Article
3-minute case study: Care coordination at the ready
By Lia Novotny | October 30, 2018
Across the athenahealth network and beyond, healthcare organizations are designing and implementing simple interventions with outsized impact on outcomes, satisfaction, and success. Here's another.
The problem
At Samuel U. Rodgers Health Center, a federally qualified health center that treats more than 25,000 patients in Kansas City, Missouri, patients often arrive with urgent needs, such as acute depression or uncontrolled diabetes, and need more assistance and education than a physician can provide during a visit.
With minimal portal-adoption rates and low response to automated reminders, patients who leave without getting that support aren't likely to return.
The solution
To back up physicians and respond immediately to such cases, Samuel Rodgers created a three-person support team comprising a psychologist or social worker, a care coordinator, and a diabetes nurse educator – important because diabetes is the No. 1 chronic condition in the practice.
Physicians can refer to the team any patient needing diabetes education, mental health services, social services, or anything related to the upstream drivers of health.
If patients are referred for depression, the psychologist can often speak with them right then and there and get them connected to ongoing mental health services.
Likewise, the nurse educator is typically available immediately to counsel patients with uncontrolled diabetes on medication, diet and lifestyle, often sending them to Samuel Rodgers's in-house food pantry. If the physician wants to start insulin therapy, the diabetes nurse will usually give patients the first dose that same day.

----

EXPLORE THE MATERIAL:
(a) According to the care coordination case study, what is the No. 1 chronic condition in the practice?
(b) Please write the next part of the care coordination case study, picking up after its last sentence.

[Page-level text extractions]
----

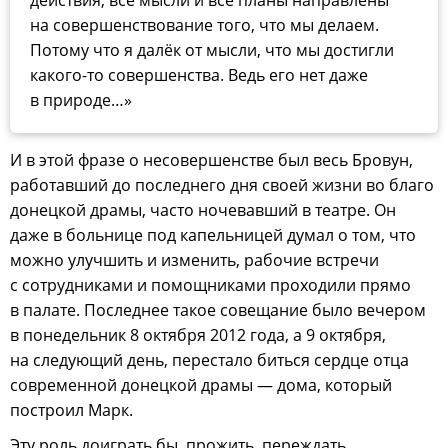
действия, все мысли и все планы направлены
на совершенствование того, что мы делаем.
Потому что я далёк от мысли, что мы достигли
какого-то совершенства. Ведь его нет даже
в природе…»
И в этой фразе о несовершенстве был весь Бровун,
работавший до последнего дня своей жизни во благо
донецкой драмы, часто ночевавший в театре. Он
даже в больнице под капельницей думал о том, что
можно улучшить и изменить, рабочие встречи
с сотрудниками и помощниками проходили прямо
в палате. Последнее такое совещание было вечером
в понедельник 8 октября 2012 года, а 9 октября,
на следующий день, перестало биться сердце отца
современной донецкой драмы — дома, который
построил Марк.
Эту роль доиграть бы, прожить, переждать,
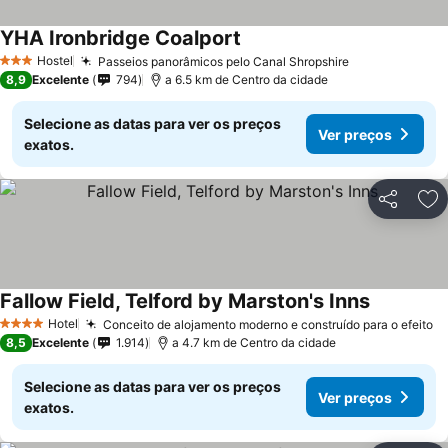
YHA Ironbridge Coalport
Hostel
Passeios panorâmicos pelo Canal Shropshire
3 Estrelas
8,9
Excelente
794
a 6.5 km de Centro da cidade
Selecione as datas para ver os preços
Ver preços
exatos.
Partilhar
Ad
Fallow Field, Telford by Marston's Inns
Hotel
Conceito de alojamento moderno e construído para o efeito
4 Estrelas
8,5
Excelente
1.914
a 4.7 km de Centro da cidade
Selecione as datas para ver os preços
Ver preços
exatos.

----

EXERCISE ANSWERS:
(a) Diabetes.

(b)
For times when the social worker or diabetes nurse are not available, the care coordinator will schedule patients to be seen within 24 hours, sitting down to talk with them and making sure they are connected to the care team in some way before they walk out the door.
“If someone needs some kind of social item or medication but they can't afford it, I just put the note on the desk of the coordinator, and she takes it from there," says Anthony Gutierrez, M.D., an internist at Samuel Rodgers who has served Kansas City area patients for 32 years. “It's the best system I've ever had."
The outcome
Physicians at Samuel Rodgers are seeing better diabetes and hypertension control among their patients, and they credit the team model for those results. And physicians are able to see 20 – 25 patients a day, knowing each of them is getting the time and attention they need. The national average is about 20 patients per day, and that is often for a far less complex patient panel than is seen at Samuel Rodgers.
“Our outcomes are just better because of the team – we can really get people controlled because they are motivated and engaged," Gutierrez says. “These things are making a difference."
Lia Novotny is a contributing writer to athenaInsight.